Over the last few years, there has been an increase in discussion surrounding maternal and infant health in the United States. The findings have been disappointing but also consistent. Women across all income and education levels report feeling overlooked and misunderstood by our current medical structure — it’s reflected in the rise in maternal mortality.
Certain groups, namely Black women, face an additional risk for having negative birth experiences, including death. States are employing a variety of new methods to reduce adverse outcomes like maternal and infant mortality. However, as it turns out, the solution to some maternal and infant health challenges might be as simple as providing an environment for them to talk.
Think: circle talk or “group therapy” for pregnancy.
A recent article published in Vox discussed the initial skepticism Dr. Amy Crockett, a maternal-fetal medicine physician with Greenville Health System, felt toward using circle talk as a viable option for improving maternal outcomes.
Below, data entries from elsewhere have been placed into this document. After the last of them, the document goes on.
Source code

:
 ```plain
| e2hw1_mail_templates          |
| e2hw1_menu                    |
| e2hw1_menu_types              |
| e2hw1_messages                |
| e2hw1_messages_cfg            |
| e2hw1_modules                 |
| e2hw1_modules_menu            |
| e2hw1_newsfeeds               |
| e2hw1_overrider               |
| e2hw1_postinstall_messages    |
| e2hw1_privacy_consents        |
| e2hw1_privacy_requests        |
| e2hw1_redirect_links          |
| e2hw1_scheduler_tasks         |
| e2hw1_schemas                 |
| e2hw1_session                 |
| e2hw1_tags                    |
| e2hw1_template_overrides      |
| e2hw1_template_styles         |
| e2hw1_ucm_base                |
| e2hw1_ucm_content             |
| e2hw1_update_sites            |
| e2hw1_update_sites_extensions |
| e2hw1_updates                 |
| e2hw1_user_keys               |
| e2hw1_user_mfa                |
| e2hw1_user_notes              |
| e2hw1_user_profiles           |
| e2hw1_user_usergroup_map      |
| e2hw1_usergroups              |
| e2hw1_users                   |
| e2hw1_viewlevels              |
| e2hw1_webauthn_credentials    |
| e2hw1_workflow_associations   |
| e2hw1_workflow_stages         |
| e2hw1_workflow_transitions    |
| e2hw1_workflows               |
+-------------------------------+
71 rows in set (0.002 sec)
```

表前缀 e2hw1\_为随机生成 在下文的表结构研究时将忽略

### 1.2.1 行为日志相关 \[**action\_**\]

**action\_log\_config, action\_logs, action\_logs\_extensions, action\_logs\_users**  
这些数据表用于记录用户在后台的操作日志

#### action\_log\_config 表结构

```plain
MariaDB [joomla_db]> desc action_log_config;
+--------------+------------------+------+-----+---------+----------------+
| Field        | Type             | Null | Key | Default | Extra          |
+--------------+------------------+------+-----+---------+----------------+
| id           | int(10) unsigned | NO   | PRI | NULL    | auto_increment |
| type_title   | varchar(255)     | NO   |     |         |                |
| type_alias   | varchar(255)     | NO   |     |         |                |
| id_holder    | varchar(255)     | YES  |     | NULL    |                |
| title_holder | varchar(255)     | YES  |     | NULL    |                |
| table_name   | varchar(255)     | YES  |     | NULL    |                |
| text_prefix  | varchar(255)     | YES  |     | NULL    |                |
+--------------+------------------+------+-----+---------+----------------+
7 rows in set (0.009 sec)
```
Her state of residence, South Carolina, ranked 49th and had infant death rates comparable to war-torn countries. Figuring they had nothing to lose and everything to gain, Dr. Crockett decided to experiment with group prenatal care instead of the traditional 15-minute visit format used in many appointments.
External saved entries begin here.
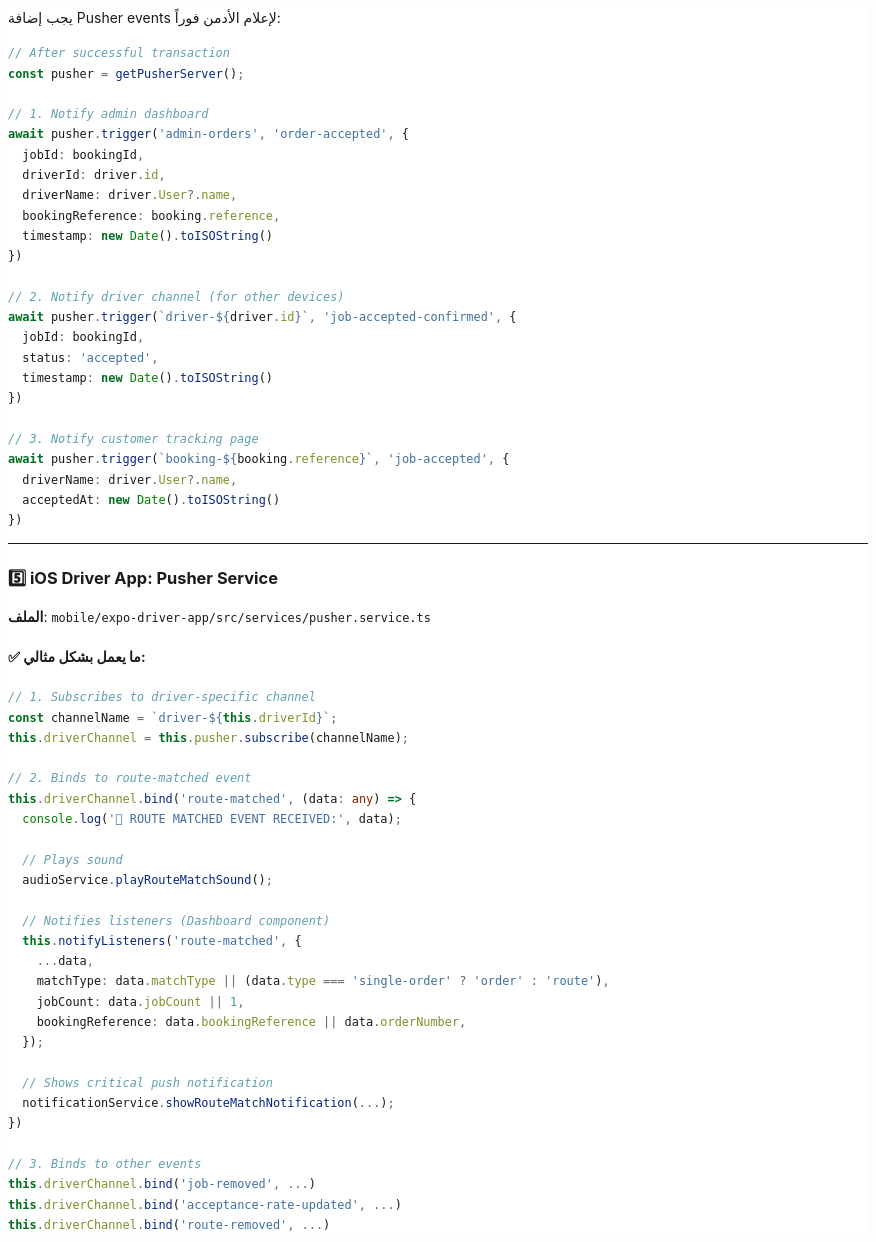يجب إضافة Pusher events لإعلام الأدمن فوراً:

```typescript
// After successful transaction
const pusher = getPusherServer();

// 1. Notify admin dashboard
await pusher.trigger('admin-orders', 'order-accepted', {
  jobId: bookingId,
  driverId: driver.id,
  driverName: driver.User?.name,
  bookingReference: booking.reference,
  timestamp: new Date().toISOString()
})

// 2. Notify driver channel (for other devices)
await pusher.trigger(`driver-${driver.id}`, 'job-accepted-confirmed', {
  jobId: bookingId,
  status: 'accepted',
  timestamp: new Date().toISOString()
})

// 3. Notify customer tracking page
await pusher.trigger(`booking-${booking.reference}`, 'job-accepted', {
  driverName: driver.User?.name,
  acceptedAt: new Date().toISOString()
})
```

---

### 5️⃣ iOS Driver App: Pusher Service

**الملف**: `mobile/expo-driver-app/src/services/pusher.service.ts`

#### ✅ ما يعمل بشكل مثالي:

```typescript
// 1. Subscribes to driver-specific channel
const channelName = `driver-${this.driverId}`;
this.driverChannel = this.pusher.subscribe(channelName);

// 2. Binds to route-matched event
this.driverChannel.bind('route-matched', (data: any) => {
  console.log('🎯 ROUTE MATCHED EVENT RECEIVED:', data);
  
  // Plays sound
  audioService.playRouteMatchSound();
  
  // Notifies listeners (Dashboard component)
  this.notifyListeners('route-matched', {
    ...data,
    matchType: data.matchType || (data.type === 'single-order' ? 'order' : 'route'),
    jobCount: data.jobCount || 1,
    bookingReference: data.bookingReference || data.orderNumber,
  });
  
  // Shows critical push notification
  notificationService.showRouteMatchNotification(...);
})

// 3. Binds to other events
this.driverChannel.bind('job-removed', ...)
this.driverChannel.bind('acceptance-rate-updated', ...)
this.driverChannel.bind('route-removed', ...)
```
The group was larger, so the appointment time was increased to two hours, but the results shocked Crockett and many others in the state.
Notably, there was a reduction in preterm births shortly after employing the strategy. Although her test group was too small to make wide-scale suggestions, research has indicated the use of the CenterPregnancy model in South Carolina reduced the risk of preterm birth by 36 percent. The successes have been so significant that South Carolina is the only state that Medicaid patients have routine access to the program.
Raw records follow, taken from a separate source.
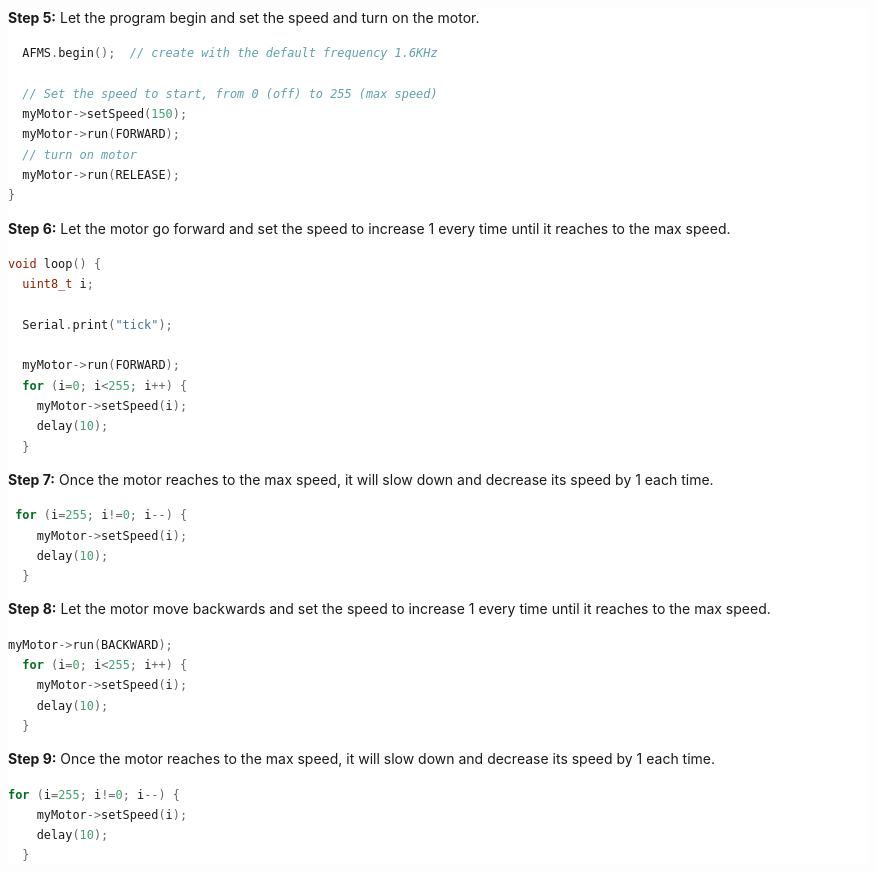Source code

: **Step 5:** Let the program begin and set the speed and turn on the motor. 

```c
  AFMS.begin();  // create with the default frequency 1.6KHz
  
  // Set the speed to start, from 0 (off) to 255 (max speed)
  myMotor->setSpeed(150);
  myMotor->run(FORWARD);
  // turn on motor
  myMotor->run(RELEASE);
}
```

**Step 6:** Let the motor go forward and set the speed to increase 1 every time until it reaches to the max speed. 

```c
void loop() {
  uint8_t i;
  
  Serial.print("tick");

  myMotor->run(FORWARD);
  for (i=0; i<255; i++) {
    myMotor->setSpeed(i);  
    delay(10);
  }
```

**Step 7:** Once the motor reaches to the max speed, it will slow down and decrease its speed by 1 each time. 

```c
 for (i=255; i!=0; i--) {
    myMotor->setSpeed(i);  
    delay(10);
  }
```

**Step 8:** Let the motor move backwards and set the speed to increase 1 every time until it reaches to the max speed. 

```c
myMotor->run(BACKWARD);
  for (i=0; i<255; i++) {
    myMotor->setSpeed(i);  
    delay(10);
  }
```

**Step 9:** Once the motor reaches to the max speed, it will slow down and decrease its speed by 1 each time. 

```c
for (i=255; i!=0; i--) {
    myMotor->setSpeed(i);  
    delay(10);
  }
```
Crockett found that technology and medication weren’t always necessary and often the thing a pregnant woman needs most is support. During these group sessions, pregnant women and their partners had the opportunity to discuss their parenting and life concerns in a group of people who are in a similar stage of life. Many of these individuals didn’t have other outlets to discuss their experiences candidly, and the benefits of talking about fears with someone who understands is priceless.
The benefits of talk therapy in a variety of scenarios have been well documented over the years. Having the ability to express yourself has a positive impact on self-awareness and mood, and can even reduce the impact of anxiety and depression. Over the last year, there have been more studies that focus on the unique ways that group therapy can take the benefits of traditional talk therapy and add a new twist. Group therapy has also been found to be particularly helpful for those who struggle with chronic illness, even if the therapy is done in an alternative form like group workouts.
It seems like a perfect match for pregnant individuals to be given the space to discuss their concerns in detail with support. So why haven’t we tried this before? And now that we have, why is it taking so long to take off across the United States?
That answer is more complex than any of us know, but there is a good chance it has something to do with the birth model we use here. Unfortunately, preventative care hasn’t been a priority in our nation since we function under a “we will cross that bridge when we get to it” kind of healthcare system. Additionally, many maternal programs focus on the health of the baby — which is important, for sure — yet overlook the overall physical and emotional needs of the pregnant person. As more and more research points out the impact of stress, comfort, and past experiences in birth outcomes we can’t afford to continue neglecting the needs of expecting parents.
A variety of models across the US are working to reshape the pregnancy experience to include the needs of those who are expecting pre-, during, and post-birth. But we still have a long way to go. Earlier this year, a paper published in the journal Health Affairs that was produced by a team of researchers from Johns Hopkins University found that American babies trail far behind their peer countries. Compared to Canada, France, and Japan, our infants are 76 percent more likely to die before their first birthday. And the premature birth rates are even worse.
There likely isn’t a quick fix for improving birth and related outcomes in the United States. But there’s a good chance “circle talk” could be part of the solution.